According to the present invention, the effect of increasing the color density can be obtained particularly by providing an intermediate layer.

Claims (6)

[Claims] 1. An acid generator represented by the following general formula (1) which generates an acid by the action of heat or an acid on a support, and causes an intramolecular or intermolecular reaction by the action of an acid.
A non-silver-salt image recording medium having a coloring layer containing a compound causing a change in the absorption range of 0 to 900 nm, wherein a plurality of coloring layers are present.
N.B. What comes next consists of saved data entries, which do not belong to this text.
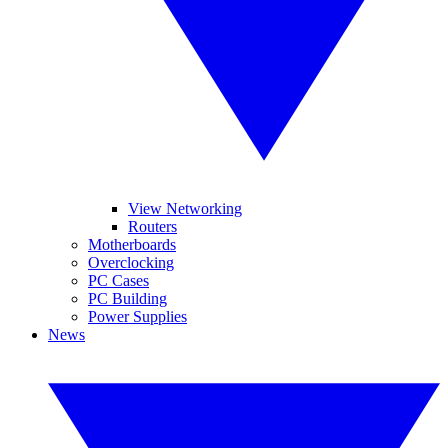
View Networking
Routers
Motherboards
Overclocking
PC Cases
PC Building
Power Supplies
News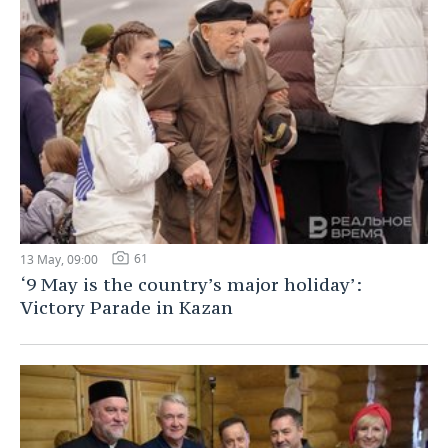
61
13 May, 09:00
‘9 May is the country’s major holiday’:
Victory Parade in Kazan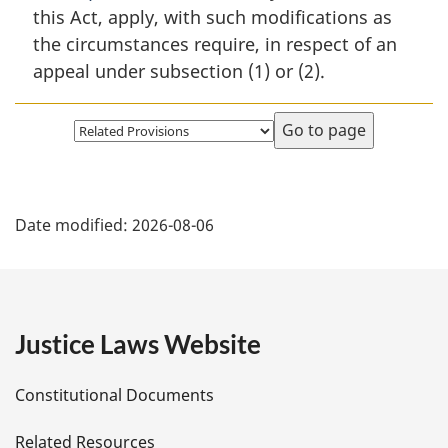
this Act, apply, with such modifications as
the circumstances require, in respect of an
appeal under subsection (1) or (2).
Select
page
P
Date modified:
2026-08-06
a
g
e
Justice Laws Website
D
Constitutional Documents
e
Related Resources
Formula (1) W in ¹ OP ¹ Formula, W ¹ represents a residue of an acid represented by W ¹ OH, P ¹
Represents a substituent which is released by the action of heat or an acid. 2. An acid generator represented by the general formula (1):
Being a compound selected from the general formulas (2) to (4)
The image recording medium according to claim 1, wherein: General formula (2)Where R¹Is Hammett's σ_pElectron withdrawal greater than 0
Represents a functional group. R^TwoRepresents an alkyl group. R^ThreeIs heat or
It represents a group which is released by the action of an acid. W¹Is the general formula
It is synonymous with (1). General formula (3)Where R^Four, R^Five, R⁶Is a hydrogen atom, an alkyl group,
Or an aryl group;¹Is synonymous with general formula (1)
You. General formula (4) P^Two-XLC (R⁷) (R⁸) -OW¹ Where P^TwoRepresents a substituent that is released by the action of heat or an acid.
You. X is O, S, NR ⁹(R⁹Is a hydrogen atom or replaceable
Functional group), or CR^TenR¹¹(R^TenAnd R¹¹Is
Represents a hydrogen atom or a substitutable group.
May be included). L represents a linking group. R⁷You
And R⁸Represents a hydrogen atom or a substitutable group.
May be different. W¹Is the same as in general formula (1)
Righteous. 3. A partial structure having a function of generating an acid by the action of heat or an acid, and 360 to 90 by an action of an acid.
A non-silver salt image recording medium having a coloring layer containing a polymer having a partial structure that causes a change in an absorption region of 0 nm, wherein a plurality of coloring layers are present. 4. The image recording medium according to claim 3, wherein the polymer according to claim 3 is a polymer represented by the following general formula (5). Formula (5)-(A) _x- (B) _y- (C) _{z- wherein} A is obtained by polymerization of at least one vinyl monomer having a function of generating an acid by the action of heat or an acid. B represents a repeating unit obtained by polymerization of at least one type of vinyl monomer having a partial structure that causes a change in the absorption range of 360 to 900 nm by the action of an acid; Represents a repeating unit obtained by polymerization of at least one or more kinds of polymerizable vinyl monomers, and x, y
And z represent% by weight, and 1 ≦ x ≦ 99 and 1 ≦
It represents y ≦ 99, 0 ≦ z ≦ 98, and x + y + z = 100. 5. The method according to claim 1, further comprising an infrared absorbing dye.
An image forming method, wherein an image is formed on the image forming medium described above by irradiating an infrared laser. 6. The image recording medium according to claim 1, further comprising an intermediate layer between the color forming layers.